Data Provenance, Deduplication, and Contamination Audits in LLM evaluations refer to processes ensuring the integrity and quality of training data. Data provenance tracks the origin and history of data, deduplication removes repeated entries to prevent bias and redundancy, and contamination audits check for overlaps between training and evaluation datasets. Together, these practices help maintain fairness, accuracy, and reliability in evaluating large language models (LLMs).
Data Provenance, Deduplication, and Contamination Audits in LLM evaluations refer to processes ensuring the integrity and quality of training data. Data provenance tracks the origin and history of data, deduplication removes repeated entries to prevent bias and redundancy, and contamination audits check for overlaps between training and evaluation datasets.
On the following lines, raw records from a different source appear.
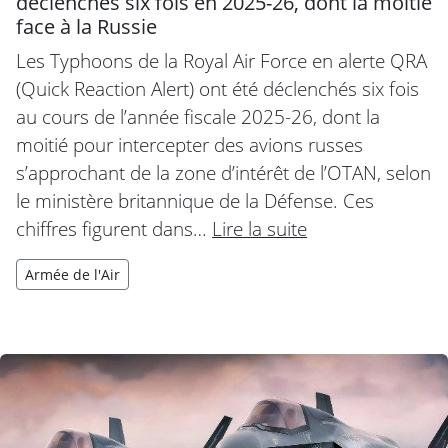
déclenchés six fois en 2025-26, dont la moitié
face à la Russie
Les Typhoons de la Royal Air Force en alerte QRA
(Quick Reaction Alert) ont été déclenchés six fois
au cours de l’année fiscale 2025-26, dont la
moitié pour intercepter des avions russes
s’approchant de la zone d’intérêt de l’OTAN, selon
le ministère britannique de la Défense. Ces
chiffres figurent dans…
Lire la suite
Armée de l'Air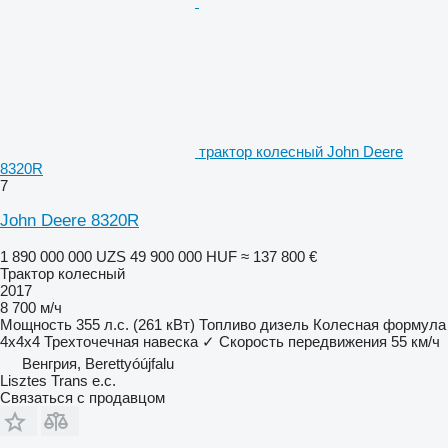
трактор колесный John Deere
8320R
7
John Deere 8320R
1 890 000 000 UZS
49 900 000 HUF
≈ 137 800 €
Трактор колесный
2017
8 700 м/ч
Мощность
355 л.с. (261 кВт)
Топливо
дизель
Колесная формула
4x4x4
Трехточечная навеска
✓
Скорость передвижения
55 км/ч
Венгрия, Berettyóújfalu
Lisztes Trans e.c.
Связаться с продавцом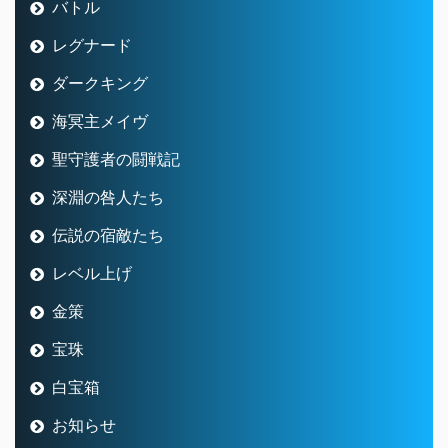
バトル
レグナード
ダークキング
海冥主メイヴ
聖守護者の闘戦記
深淵の咎人たち
伝説の宿敵たち
レベル上げ
金策
宝珠
白宝箱
お知らせ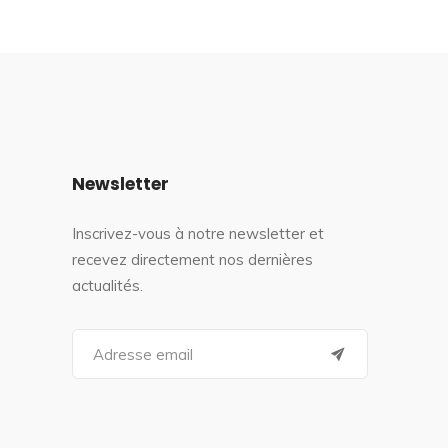
Newsletter
Inscrivez-vous à notre newsletter et
recevez directement nos dernières
actualités.
S
e
a
r
c
h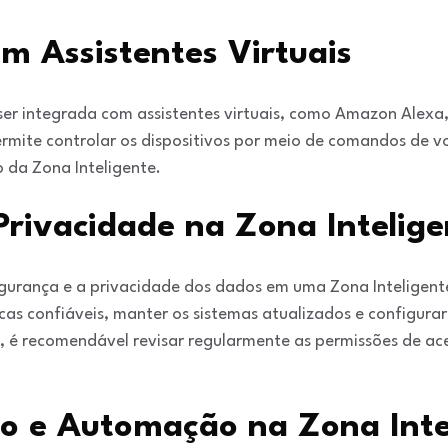
m Assistentes Virtuais
er integrada com assistentes virtuais, como Amazon Alexa,
rmite controlar os dispositivos por meio de comandos de vo
 da Zona Inteligente.
Privacidade na Zona Intelige
gurança e a privacidade dos dados em uma Zona Inteligente
cas confiáveis, manter os sistemas atualizados e configurar
, é recomendável revisar regularmente as permissões de ace
ão e Automação na Zona Inte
Together, these practices help maintain fairness, accuracy, and reliability in evaluating large language models (LLMs).
What is data provenance and why is it important?
Data provenance (data lineage) records the origin and history of data—where it came from, how it was collected and transformed, and by whom. It enables traceability, reproducibility, and trust in analyses.
What is data deduplication?
Data deduplication identifies and removes duplicate records to reduce storage needs and improve data quality, using methods like exact matching, hashing, or fuzzy matching.
What is a contamination audit in a data context?
A contamination audit checks for data integrity risks such as data leakage, cross-source contamination, or improper data reuse, ensuring datasets remain clean and trustworthy.
How do data provenance, deduplication, and contamination audits work together in a data pipeline?
Provenance tracks origins and transformations; deduplication cleans duplicates; contamination audits detect integrity risks. Together they improve reproducibility, efficiency, and trust in data-driven decisions.